来住 千保美 Chiomi Kishi
第281回定期プログラムより
(2007年11月19日)

23. 『オペラ、06/07シーズンの成果』

 1年前、このページで権威ある国際的月刊オペラ専門誌『オーパンヴェルト』の06年年鑑をご紹介しました。今年も先頃、07年の年鑑が出ました。この中で、ドイツ内外50人の批評家に尋ねた『06/07シーズンの成果』のアンケート結果も発表されました。このアンケートの対象となった上演作品等は06年7月3日から07年7月1日までです。

 アンケート調査の対象は<オペラ劇場>、<世界初演作品>、<発掘上演作品>、<一般上演>、<演出/演出家>、<ステージ美術>、<衣裳>、<指揮者>、<歌手>、<期待される芸術家>、<オーケストラ>、<コーラス>、<関係書籍>、<録音/映像>、そしてネガティヴな<最悪の出来事>となっています。

*データセット抜粋*
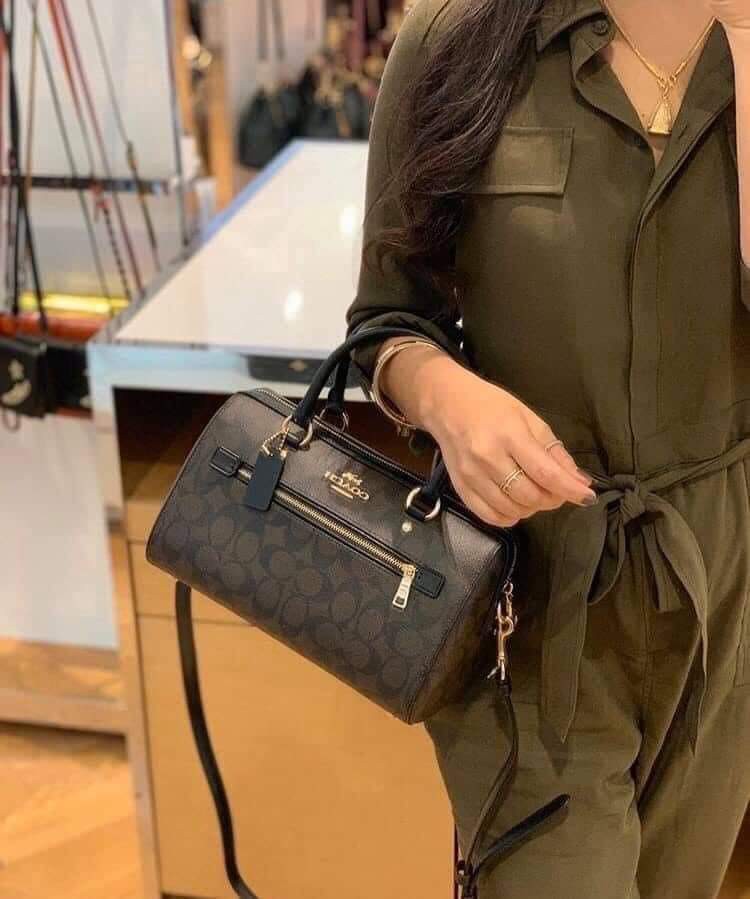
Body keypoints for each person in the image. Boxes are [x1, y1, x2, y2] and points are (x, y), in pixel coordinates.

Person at [344, 0, 750, 896]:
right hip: (528, 600)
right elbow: (387, 319)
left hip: (725, 604)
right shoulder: (457, 34)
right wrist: (450, 400)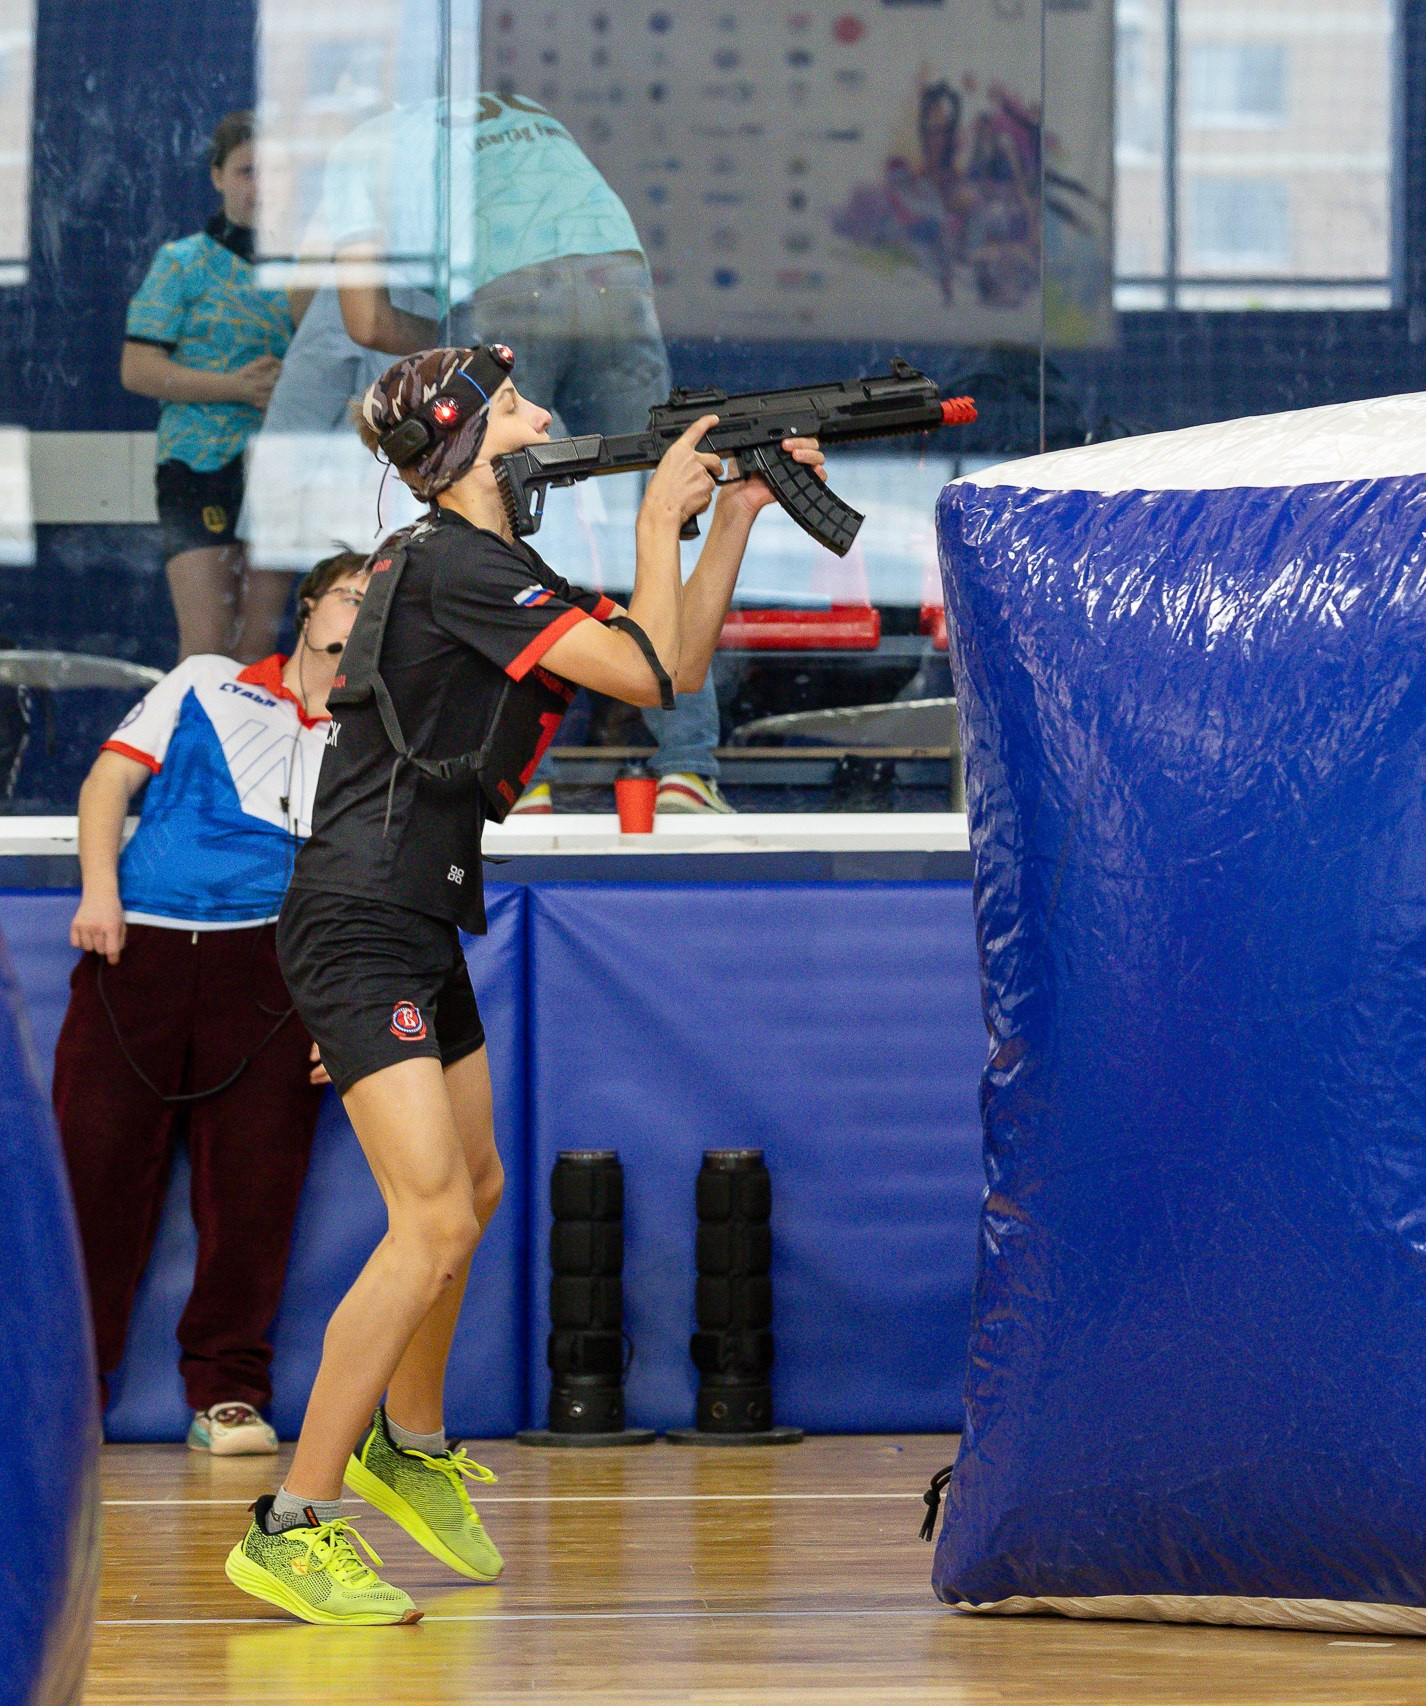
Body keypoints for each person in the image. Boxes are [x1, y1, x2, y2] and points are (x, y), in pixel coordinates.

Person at [219, 342, 822, 1626]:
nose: (543, 415)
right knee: (430, 1220)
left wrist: (731, 520)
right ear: (469, 442)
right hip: (362, 915)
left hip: (416, 915)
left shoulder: (493, 571)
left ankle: (410, 1439)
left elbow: (678, 670)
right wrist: (663, 512)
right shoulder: (457, 562)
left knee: (476, 1186)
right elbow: (649, 668)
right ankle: (293, 1520)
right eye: (513, 404)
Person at [315, 90, 730, 815]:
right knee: (668, 500)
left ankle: (521, 775)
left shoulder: (356, 145)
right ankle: (688, 770)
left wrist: (472, 353)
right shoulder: (513, 102)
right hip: (617, 274)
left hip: (508, 286)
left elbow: (367, 319)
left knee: (506, 526)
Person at [54, 554, 367, 1455]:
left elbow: (363, 886)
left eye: (378, 603)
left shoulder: (369, 738)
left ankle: (228, 1393)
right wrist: (99, 892)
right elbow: (109, 781)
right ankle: (67, 1393)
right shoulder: (205, 680)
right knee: (96, 1184)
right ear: (309, 605)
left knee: (255, 1199)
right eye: (351, 592)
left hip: (271, 970)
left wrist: (336, 1011)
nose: (361, 609)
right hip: (138, 947)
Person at [121, 111, 295, 661]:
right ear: (217, 176)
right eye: (246, 172)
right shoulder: (180, 263)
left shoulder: (306, 272)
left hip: (279, 468)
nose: (260, 187)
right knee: (205, 650)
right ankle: (186, 752)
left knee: (259, 647)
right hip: (198, 467)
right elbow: (137, 368)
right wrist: (235, 388)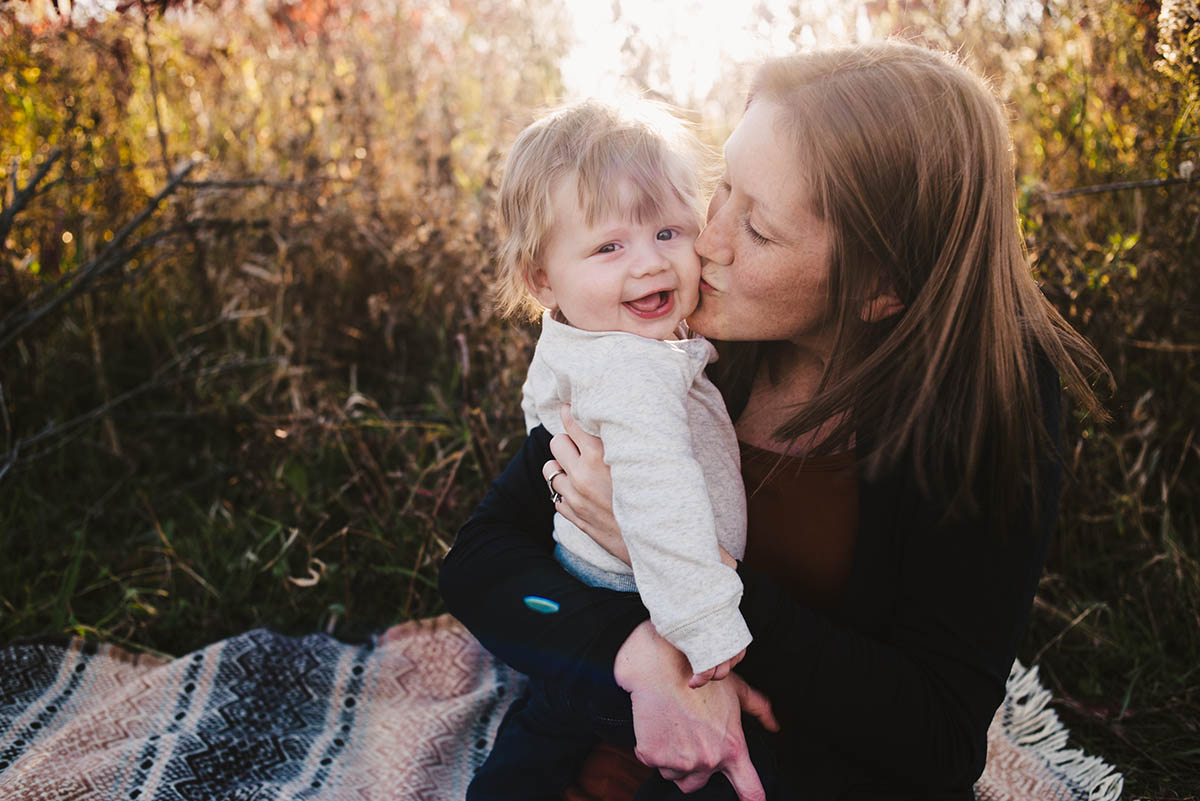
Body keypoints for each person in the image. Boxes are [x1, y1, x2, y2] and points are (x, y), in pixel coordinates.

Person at [440, 41, 1109, 801]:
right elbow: (483, 560)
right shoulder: (671, 334)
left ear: (880, 286)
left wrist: (693, 572)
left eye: (758, 229)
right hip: (608, 723)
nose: (705, 240)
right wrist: (635, 651)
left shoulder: (992, 399)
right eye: (723, 187)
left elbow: (939, 737)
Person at [465, 99, 759, 801]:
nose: (649, 263)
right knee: (600, 745)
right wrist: (710, 629)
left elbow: (544, 402)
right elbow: (661, 498)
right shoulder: (632, 371)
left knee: (541, 737)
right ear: (543, 280)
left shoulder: (586, 342)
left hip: (606, 606)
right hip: (642, 611)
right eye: (609, 246)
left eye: (667, 230)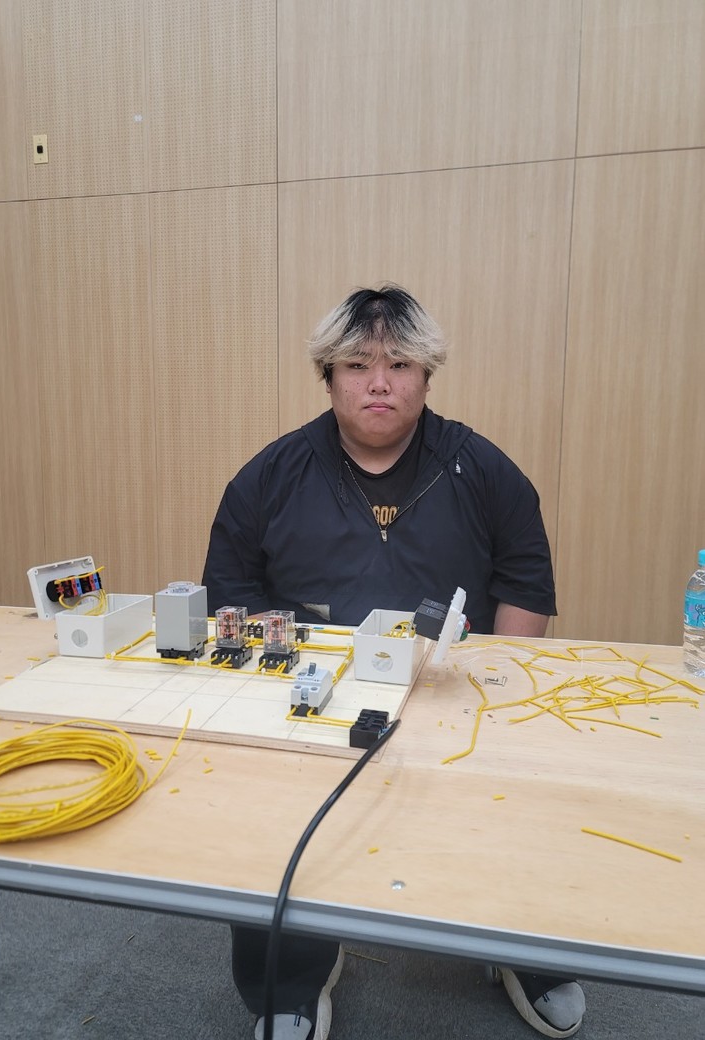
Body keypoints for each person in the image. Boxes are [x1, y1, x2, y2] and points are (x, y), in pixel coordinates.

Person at [202, 284, 585, 1040]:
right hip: (310, 703)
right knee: (265, 806)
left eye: (400, 364)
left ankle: (523, 947)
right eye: (358, 365)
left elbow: (524, 581)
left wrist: (501, 702)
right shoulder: (270, 476)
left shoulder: (482, 468)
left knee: (526, 786)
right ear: (329, 376)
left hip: (455, 697)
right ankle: (292, 977)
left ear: (426, 376)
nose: (379, 382)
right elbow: (231, 597)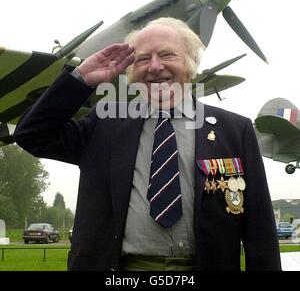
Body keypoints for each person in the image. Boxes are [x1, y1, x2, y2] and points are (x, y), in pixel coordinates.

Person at [14, 17, 281, 271]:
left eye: (167, 55)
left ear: (191, 64)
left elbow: (260, 230)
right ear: (132, 72)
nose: (154, 66)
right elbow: (32, 135)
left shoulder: (234, 130)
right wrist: (79, 80)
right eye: (143, 59)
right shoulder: (105, 124)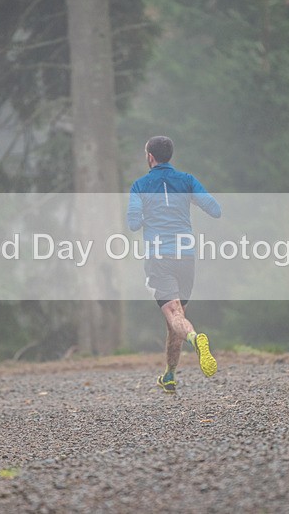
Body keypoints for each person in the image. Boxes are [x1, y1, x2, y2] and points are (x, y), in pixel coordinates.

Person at [127, 136, 221, 394]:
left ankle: (195, 338)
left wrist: (150, 213)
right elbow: (215, 209)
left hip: (160, 259)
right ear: (170, 155)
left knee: (175, 317)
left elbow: (133, 224)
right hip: (186, 258)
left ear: (149, 157)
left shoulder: (139, 186)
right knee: (175, 318)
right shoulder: (187, 180)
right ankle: (169, 375)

*回答する設問*
(1) オペラ年鑑の文章から、「23. 『オペラ、06/07シーズンの成果』」から「悪の出来事>となっています。」までを一字一句そのまま引用してください。
(2) オペラ年鑑の文章について、次の問いに答えてください。
(a) アンケートに回答した批評家は何人ですか。
(b) アンケートの対象となった上演作品等の期間はいつからいつまでですか。
(c) 調査対象のうち、ネガティヴな項目は何ですか。
(3) オペラ年鑑の文章を、最後の文の続きから書き継いでください。
ここではレコードを参照する必要はありません。

*本演習の解答*
(1)
23. 『オペラ、06/07シーズンの成果』

 1年前、このページで権威ある国際的月刊オペラ専門誌『オーパンヴェルト』の06年年鑑をご紹介しました。今年も先頃、07年の年鑑が出ました。この中で、ドイツ内外50人の批評家に尋ねた『06/07シーズンの成果』のアンケート結果も発表されました。このアンケートの対象となった上演作品等は06年7月3日から07年7月1日までです。

 アンケート調査の対象は<オペラ劇場>、<世界初演作品>、<発掘上演作品>、<一般上演>、<演出/演出家>、<ステージ美術>、<衣裳>、<指揮者>、<歌手>、<期待される芸術家>、<オーケストラ>、<コーラス>、<関係書籍>、<録音/映像>、そしてネガティヴな<最悪の出来事>となっています。

(2)
(a) ドイツ内外の50人
(b) 06年7月3日から07年7月1日まで
(c) <最悪の出来事>

(3)
 今年<最優秀オペラ劇場>に選ばれたのはブレーメン市立劇場とベルリン・コーミッシェ・オーパーです。

 ブレーメンが選ばれた理由は、先シーズンまで13年間にわたって支配人を務めたクラウス・ピアヴォスの仕事の成果です。同オペラは芸術に無理解な政治家たちによって、常に存続の危機にさらされてきました。ピアヴォスは政治の力から劇場を守っただけではなく、質の高い上演を続けてきました。在任中に11作品の世界初演、そして13の20世紀作品を上演しました。現代作品上演を嫌うオペラ観客が多い中でこれは大英断です。しかし勇気と質の高さは人々を魅きつけるものです。また現在スター演出家の一人となったクリストフ・ロイなどの才能を早くから認め、育てたことも彼の功績として評価されました。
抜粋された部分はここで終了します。